**Action item:**
Reproduce the listing from the line containing "Q: Is the surf board in the bottom?" down to the line containing "[63, 110, 120, 171]", swapping "bunches" for "clusters" and keeping everything else as it is.

Information provided below:

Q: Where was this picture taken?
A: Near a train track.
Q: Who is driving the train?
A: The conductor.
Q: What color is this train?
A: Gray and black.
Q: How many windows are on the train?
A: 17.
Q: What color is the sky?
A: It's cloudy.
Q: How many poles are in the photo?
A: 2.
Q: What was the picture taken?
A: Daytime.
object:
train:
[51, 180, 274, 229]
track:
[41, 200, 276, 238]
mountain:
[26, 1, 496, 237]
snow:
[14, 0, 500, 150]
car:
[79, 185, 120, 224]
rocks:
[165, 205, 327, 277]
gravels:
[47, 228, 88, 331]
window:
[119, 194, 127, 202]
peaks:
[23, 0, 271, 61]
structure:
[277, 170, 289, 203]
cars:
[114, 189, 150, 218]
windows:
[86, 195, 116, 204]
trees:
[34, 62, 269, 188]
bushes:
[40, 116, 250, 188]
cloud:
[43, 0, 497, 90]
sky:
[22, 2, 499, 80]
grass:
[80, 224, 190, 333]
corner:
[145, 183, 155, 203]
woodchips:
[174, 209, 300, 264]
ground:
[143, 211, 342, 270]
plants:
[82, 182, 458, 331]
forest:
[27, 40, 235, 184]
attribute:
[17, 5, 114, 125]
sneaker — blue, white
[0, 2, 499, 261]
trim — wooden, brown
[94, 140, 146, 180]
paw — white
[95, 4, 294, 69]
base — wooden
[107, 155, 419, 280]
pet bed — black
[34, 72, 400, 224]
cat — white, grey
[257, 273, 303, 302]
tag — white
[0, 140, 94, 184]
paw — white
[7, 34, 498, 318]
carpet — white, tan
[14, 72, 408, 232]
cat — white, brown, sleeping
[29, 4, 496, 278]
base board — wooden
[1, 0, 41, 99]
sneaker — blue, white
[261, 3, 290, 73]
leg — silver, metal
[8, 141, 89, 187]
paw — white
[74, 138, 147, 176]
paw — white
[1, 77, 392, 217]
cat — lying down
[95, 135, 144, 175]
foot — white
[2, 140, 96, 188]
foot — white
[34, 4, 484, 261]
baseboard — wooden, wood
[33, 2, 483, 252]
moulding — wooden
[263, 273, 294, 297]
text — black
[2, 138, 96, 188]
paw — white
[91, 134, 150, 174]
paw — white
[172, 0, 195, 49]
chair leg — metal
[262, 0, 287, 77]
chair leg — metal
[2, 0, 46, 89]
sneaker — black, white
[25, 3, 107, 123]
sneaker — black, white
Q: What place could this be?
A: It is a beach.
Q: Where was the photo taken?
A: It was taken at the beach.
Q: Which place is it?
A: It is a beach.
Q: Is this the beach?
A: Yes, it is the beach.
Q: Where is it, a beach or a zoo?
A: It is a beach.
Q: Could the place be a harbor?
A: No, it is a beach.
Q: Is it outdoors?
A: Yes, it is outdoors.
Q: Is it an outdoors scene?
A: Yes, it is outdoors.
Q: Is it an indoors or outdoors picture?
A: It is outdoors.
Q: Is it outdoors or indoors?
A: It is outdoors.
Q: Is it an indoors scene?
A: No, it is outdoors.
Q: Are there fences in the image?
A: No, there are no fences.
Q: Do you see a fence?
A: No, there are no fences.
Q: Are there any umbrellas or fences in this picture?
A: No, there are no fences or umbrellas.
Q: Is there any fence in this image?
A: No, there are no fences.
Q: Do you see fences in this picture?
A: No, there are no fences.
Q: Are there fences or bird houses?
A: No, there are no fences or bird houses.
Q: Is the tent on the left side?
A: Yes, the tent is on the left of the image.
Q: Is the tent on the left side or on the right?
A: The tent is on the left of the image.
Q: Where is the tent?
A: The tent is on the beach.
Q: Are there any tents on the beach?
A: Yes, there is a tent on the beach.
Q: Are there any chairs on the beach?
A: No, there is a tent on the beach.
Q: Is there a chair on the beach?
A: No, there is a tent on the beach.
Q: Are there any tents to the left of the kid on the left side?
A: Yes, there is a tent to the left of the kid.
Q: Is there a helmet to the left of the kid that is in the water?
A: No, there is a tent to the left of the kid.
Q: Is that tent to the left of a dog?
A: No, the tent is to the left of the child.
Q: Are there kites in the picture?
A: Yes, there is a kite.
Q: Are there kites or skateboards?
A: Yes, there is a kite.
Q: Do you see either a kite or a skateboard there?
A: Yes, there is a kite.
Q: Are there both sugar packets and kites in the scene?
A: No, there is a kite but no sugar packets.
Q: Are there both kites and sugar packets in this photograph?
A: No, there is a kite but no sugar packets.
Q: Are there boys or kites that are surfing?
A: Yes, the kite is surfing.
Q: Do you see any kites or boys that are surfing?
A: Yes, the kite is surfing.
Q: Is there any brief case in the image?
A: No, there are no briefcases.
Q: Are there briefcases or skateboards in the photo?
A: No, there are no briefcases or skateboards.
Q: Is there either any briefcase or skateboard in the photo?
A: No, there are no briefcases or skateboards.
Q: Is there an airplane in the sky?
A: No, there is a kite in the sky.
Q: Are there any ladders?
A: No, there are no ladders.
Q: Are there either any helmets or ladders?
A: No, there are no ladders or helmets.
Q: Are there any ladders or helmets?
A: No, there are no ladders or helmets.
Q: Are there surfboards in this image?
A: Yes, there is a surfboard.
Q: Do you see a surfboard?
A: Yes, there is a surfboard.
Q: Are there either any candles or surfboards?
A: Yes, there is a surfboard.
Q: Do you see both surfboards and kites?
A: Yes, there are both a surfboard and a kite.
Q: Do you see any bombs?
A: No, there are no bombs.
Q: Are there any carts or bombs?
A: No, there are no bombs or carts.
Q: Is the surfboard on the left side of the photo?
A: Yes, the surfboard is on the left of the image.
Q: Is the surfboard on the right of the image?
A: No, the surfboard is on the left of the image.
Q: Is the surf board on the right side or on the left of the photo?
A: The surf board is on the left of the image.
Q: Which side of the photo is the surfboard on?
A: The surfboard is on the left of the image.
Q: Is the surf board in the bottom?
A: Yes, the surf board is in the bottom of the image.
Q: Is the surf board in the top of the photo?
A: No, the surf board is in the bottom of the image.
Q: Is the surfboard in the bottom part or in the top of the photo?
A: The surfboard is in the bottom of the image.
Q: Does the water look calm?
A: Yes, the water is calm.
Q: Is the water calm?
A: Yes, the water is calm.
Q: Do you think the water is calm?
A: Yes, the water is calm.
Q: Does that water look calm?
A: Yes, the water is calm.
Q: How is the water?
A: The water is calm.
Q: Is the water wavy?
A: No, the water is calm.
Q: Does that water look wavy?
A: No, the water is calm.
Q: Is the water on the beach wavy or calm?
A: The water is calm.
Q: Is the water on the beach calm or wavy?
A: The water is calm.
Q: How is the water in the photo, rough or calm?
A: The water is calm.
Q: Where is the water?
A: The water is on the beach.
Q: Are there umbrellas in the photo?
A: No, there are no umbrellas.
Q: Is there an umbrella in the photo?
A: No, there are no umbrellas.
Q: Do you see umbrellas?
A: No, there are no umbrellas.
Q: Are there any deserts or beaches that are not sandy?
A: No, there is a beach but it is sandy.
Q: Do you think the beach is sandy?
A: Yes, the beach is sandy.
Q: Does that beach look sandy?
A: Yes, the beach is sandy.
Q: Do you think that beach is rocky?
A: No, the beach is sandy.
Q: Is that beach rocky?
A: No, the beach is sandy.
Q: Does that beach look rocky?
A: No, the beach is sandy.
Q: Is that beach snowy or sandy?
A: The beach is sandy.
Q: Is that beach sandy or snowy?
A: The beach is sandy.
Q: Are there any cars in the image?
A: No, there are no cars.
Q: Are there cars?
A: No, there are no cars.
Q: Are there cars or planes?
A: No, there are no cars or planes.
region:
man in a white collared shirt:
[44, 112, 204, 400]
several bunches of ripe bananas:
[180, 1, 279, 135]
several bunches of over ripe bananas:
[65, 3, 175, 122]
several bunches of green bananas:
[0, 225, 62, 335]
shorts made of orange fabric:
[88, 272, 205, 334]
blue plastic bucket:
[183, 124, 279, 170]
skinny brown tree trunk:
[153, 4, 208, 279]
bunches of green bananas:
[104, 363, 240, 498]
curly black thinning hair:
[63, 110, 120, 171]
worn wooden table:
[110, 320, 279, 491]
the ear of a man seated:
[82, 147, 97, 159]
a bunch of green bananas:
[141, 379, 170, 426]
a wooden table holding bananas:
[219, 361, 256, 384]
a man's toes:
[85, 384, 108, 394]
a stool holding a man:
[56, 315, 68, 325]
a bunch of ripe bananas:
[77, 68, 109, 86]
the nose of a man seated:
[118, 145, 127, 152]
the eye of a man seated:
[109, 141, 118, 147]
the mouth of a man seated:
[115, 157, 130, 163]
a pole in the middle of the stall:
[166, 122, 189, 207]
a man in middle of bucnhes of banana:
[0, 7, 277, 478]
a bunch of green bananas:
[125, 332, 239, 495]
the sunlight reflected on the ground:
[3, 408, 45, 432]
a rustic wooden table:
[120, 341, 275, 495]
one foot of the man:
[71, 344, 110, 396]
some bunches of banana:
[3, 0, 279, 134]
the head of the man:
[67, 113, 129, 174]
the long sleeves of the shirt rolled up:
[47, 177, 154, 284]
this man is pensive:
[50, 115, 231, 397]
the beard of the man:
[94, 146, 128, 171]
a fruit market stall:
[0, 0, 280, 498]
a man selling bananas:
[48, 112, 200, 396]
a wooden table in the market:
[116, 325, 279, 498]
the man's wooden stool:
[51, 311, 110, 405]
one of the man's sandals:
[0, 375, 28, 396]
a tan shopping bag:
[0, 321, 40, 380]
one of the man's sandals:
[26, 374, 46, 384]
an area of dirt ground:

End of Information provided.

**Expected output:**
Q: Is the surf board in the bottom?
A: Yes, the surf board is in the bottom of the image.
Q: Is the surf board in the top of the photo?
A: No, the surf board is in the bottom of the image.
Q: Is the surfboard in the bottom part or in the top of the photo?
A: The surfboard is in the bottom of the image.
Q: Does the water look calm?
A: Yes, the water is calm.
Q: Is the water calm?
A: Yes, the water is calm.
Q: Do you think the water is calm?
A: Yes, the water is calm.
Q: Does that water look calm?
A: Yes, the water is calm.
Q: How is the water?
A: The water is calm.
Q: Is the water wavy?
A: No, the water is calm.
Q: Does that water look wavy?
A: No, the water is calm.
Q: Is the water on the beach wavy or calm?
A: The water is calm.
Q: Is the water on the beach calm or wavy?
A: The water is calm.
Q: How is the water in the photo, rough or calm?
A: The water is calm.
Q: Where is the water?
A: The water is on the beach.
Q: Are there umbrellas in the photo?
A: No, there are no umbrellas.
Q: Is there an umbrella in the photo?
A: No, there are no umbrellas.
Q: Do you see umbrellas?
A: No, there are no umbrellas.
Q: Are there any deserts or beaches that are not sandy?
A: No, there is a beach but it is sandy.
Q: Do you think the beach is sandy?
A: Yes, the beach is sandy.
Q: Does that beach look sandy?
A: Yes, the beach is sandy.
Q: Do you think that beach is rocky?
A: No, the beach is sandy.
Q: Is that beach rocky?
A: No, the beach is sandy.
Q: Does that beach look rocky?
A: No, the beach is sandy.
Q: Is that beach snowy or sandy?
A: The beach is sandy.
Q: Is that beach sandy or snowy?
A: The beach is sandy.
Q: Are there any cars in the image?
A: No, there are no cars.
Q: Are there cars?
A: No, there are no cars.
Q: Are there cars or planes?
A: No, there are no cars or planes.
region:
man in a white collared shirt:
[44, 112, 204, 400]
several clusters of ripe bananas:
[180, 1, 279, 135]
several clusters of over ripe bananas:
[65, 3, 175, 122]
several clusters of green bananas:
[0, 225, 62, 335]
shorts made of orange fabric:
[88, 272, 205, 334]
blue plastic bucket:
[183, 124, 279, 170]
skinny brown tree trunk:
[153, 4, 208, 279]
clusters of green bananas:
[104, 363, 240, 498]
curly black thinning hair:
[63, 110, 120, 171]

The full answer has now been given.